Styles & Forms | Political Folk & Protest Songs
The relationship between politics and folk music has always been fuel for lively debate. Some argue that the two should not mix, and that aligning traditional song with politics demeans it. Front-line singers such as Dick Gaughan and Roy Bailey, however, argue that folk songs are inextricably linked with politics, and perform plenty of strident material to prove it.
In fact, Bailey’s occasional shows with the veteran left-wing former MP (Member of Parliament) Tony Benn have entertainingly detailed the history of social dissent in stories and music, and been a popular staple diet of the British scene for many years.
The modern folk revival, in fact, is indelibly linked with songs of dissent. While the folk music that Shirley Collins talks about is merely an expression of people’s daily lives – whether it involves ploughing fields, falling in love or getting drunk – protest song is inextricably tied to modern folk song. Protest music of the 1960s took its cue from Woody Guthrie and his acolytes, who founded the Almanac Singers and People’s Songs musical co-operative in the 1940s and devoted themselves to union benefits and workers’ groups. Most of Guthrie’s best work had a political edge, from his early songs about the plight of the migrants heading west after their lives had been wrecked by dust storms, to championing causes and fighting the corner of the oppressed wherever he found them – as in ‘Deportees’, a song about a group of nameless refugees killed in a plane crash. Even his most famous song, ‘This Land Is Your Land’, was conceived as a workers’ antidote to Irving Berlin’s sentimental patriotic anthem, ‘God Bless America’. The folk movement was outraged when Guthrie’s edgiest verse was removed from this work, and the song was used as an anthem in Ronald Reagan’s presidential election campaign. Bruce Springsteen’s later version, though, reclaimed it for the people.

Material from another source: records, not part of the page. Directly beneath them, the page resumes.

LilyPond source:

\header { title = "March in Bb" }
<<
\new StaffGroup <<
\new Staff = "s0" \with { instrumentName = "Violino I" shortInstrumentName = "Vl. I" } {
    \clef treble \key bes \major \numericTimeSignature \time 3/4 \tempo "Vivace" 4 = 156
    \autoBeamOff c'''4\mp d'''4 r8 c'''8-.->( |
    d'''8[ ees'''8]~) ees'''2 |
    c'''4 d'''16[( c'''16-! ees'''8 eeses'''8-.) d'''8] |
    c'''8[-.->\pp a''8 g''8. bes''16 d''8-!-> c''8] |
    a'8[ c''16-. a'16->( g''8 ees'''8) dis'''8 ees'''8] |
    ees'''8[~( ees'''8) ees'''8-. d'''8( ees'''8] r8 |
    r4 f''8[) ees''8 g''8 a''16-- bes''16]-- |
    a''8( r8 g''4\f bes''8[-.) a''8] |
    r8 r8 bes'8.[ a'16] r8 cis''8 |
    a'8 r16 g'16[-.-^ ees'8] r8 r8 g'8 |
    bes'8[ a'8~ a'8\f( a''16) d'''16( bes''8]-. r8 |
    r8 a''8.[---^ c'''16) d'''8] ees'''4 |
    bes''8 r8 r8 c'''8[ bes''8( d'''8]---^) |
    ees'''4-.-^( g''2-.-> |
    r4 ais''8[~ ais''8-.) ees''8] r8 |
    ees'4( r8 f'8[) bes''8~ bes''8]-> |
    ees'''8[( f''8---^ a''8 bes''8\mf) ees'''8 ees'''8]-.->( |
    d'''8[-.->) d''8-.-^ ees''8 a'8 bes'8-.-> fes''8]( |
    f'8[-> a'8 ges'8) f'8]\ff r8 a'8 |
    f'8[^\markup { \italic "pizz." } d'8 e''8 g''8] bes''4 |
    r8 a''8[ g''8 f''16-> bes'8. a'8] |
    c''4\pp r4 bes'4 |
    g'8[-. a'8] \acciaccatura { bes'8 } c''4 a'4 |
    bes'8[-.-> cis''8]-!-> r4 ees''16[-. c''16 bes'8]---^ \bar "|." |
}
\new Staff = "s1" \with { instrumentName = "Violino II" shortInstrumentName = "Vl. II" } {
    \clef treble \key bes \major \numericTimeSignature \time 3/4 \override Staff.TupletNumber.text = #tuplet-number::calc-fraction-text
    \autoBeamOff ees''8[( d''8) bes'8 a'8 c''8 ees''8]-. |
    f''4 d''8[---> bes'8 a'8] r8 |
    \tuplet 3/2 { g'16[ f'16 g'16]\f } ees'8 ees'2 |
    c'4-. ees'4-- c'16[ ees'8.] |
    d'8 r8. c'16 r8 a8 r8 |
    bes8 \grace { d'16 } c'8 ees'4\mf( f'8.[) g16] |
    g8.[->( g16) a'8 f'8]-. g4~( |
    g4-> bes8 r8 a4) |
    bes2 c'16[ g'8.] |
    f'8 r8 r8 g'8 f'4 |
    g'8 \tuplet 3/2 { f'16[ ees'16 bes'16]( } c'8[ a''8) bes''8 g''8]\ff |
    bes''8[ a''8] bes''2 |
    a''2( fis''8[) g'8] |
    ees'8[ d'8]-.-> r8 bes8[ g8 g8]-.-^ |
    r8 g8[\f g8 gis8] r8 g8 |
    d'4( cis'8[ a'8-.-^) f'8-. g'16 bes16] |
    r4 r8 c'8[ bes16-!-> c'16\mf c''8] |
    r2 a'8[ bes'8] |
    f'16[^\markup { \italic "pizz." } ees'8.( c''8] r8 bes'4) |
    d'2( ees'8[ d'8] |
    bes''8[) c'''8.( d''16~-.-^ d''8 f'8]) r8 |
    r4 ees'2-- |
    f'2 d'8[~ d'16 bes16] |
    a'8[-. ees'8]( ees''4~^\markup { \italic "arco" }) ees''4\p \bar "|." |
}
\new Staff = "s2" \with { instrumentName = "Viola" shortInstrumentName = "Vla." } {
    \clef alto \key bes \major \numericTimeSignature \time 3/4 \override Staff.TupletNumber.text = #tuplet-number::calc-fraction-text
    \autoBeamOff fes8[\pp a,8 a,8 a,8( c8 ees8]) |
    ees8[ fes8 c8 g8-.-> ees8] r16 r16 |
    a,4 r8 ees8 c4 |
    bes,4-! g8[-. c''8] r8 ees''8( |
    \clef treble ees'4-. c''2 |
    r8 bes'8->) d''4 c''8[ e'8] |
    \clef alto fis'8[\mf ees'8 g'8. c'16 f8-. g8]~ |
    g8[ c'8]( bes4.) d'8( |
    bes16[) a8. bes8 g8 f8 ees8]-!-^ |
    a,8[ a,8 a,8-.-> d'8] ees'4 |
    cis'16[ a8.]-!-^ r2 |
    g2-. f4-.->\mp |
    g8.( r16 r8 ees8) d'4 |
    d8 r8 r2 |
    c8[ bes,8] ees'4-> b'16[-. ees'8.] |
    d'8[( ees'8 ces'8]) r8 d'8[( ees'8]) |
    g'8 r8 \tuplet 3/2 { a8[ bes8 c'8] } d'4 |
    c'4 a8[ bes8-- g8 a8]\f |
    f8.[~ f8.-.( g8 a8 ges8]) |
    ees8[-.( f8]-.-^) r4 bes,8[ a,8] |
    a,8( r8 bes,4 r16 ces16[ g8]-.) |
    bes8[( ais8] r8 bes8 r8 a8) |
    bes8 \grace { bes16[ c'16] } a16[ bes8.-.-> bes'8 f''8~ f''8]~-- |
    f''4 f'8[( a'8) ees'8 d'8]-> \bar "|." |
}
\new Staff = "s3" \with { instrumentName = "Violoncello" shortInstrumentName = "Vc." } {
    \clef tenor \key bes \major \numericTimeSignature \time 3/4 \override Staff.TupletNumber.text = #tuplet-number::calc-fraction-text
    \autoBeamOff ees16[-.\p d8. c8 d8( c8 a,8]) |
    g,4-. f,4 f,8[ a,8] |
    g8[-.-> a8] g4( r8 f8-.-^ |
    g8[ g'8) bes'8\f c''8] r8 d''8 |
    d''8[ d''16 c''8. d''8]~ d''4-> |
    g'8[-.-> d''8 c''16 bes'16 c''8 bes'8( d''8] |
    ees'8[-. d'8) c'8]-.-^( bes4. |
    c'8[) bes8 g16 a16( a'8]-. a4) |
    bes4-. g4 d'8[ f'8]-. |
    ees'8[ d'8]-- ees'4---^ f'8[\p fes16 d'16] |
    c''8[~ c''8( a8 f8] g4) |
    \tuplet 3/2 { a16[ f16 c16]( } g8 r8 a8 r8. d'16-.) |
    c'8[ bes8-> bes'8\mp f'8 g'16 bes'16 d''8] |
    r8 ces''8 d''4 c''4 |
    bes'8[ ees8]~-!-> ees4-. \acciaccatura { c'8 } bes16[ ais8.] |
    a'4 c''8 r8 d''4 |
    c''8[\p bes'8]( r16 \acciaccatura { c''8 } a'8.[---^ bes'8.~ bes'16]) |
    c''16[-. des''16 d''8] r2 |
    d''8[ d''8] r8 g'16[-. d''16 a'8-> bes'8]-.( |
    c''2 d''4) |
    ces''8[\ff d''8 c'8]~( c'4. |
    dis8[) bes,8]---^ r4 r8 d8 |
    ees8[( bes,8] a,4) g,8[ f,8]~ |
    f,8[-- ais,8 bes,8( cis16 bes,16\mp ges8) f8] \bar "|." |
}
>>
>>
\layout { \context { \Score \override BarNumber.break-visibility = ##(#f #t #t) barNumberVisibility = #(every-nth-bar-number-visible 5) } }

Guthrie adapted many of his songs from existing country blues, itself a fiery conduit of protest, and became close friends with the great blues star Leadbelly. Leadbelly himself wrote a catalogue of protest songs that have long passed into folk legend, such as ‘Midnight Special’, ‘Scottsboro Boys’ and ‘Bourgeois Blues’, all confronting the realities of racism, poverty and workers’ rights. The politicization of folk music created various causes célèbres. Swedish railwayman and songwriter Joe Hill became a martyr of the American union movement in 1915 when he was convicted for murder on flimsy evidence and executed in Utah. Hill, whose most famous song was ‘Casey Jones (The Union Scab)’, written in aid of striking railwaymen, wrote his last song, ‘My Will’, the night before he died. On the 10th anniversary of his death, Alfred Hayes wrote a tribute, ‘I Dreamed I Saw Joe Hill’, set to music by Carl Robinson. Hill’s name was prominent when protest music rose again, with artists ranging from Paul Robeson to Joan Baez covering ‘I Dreamed I Saw Joe Hill’.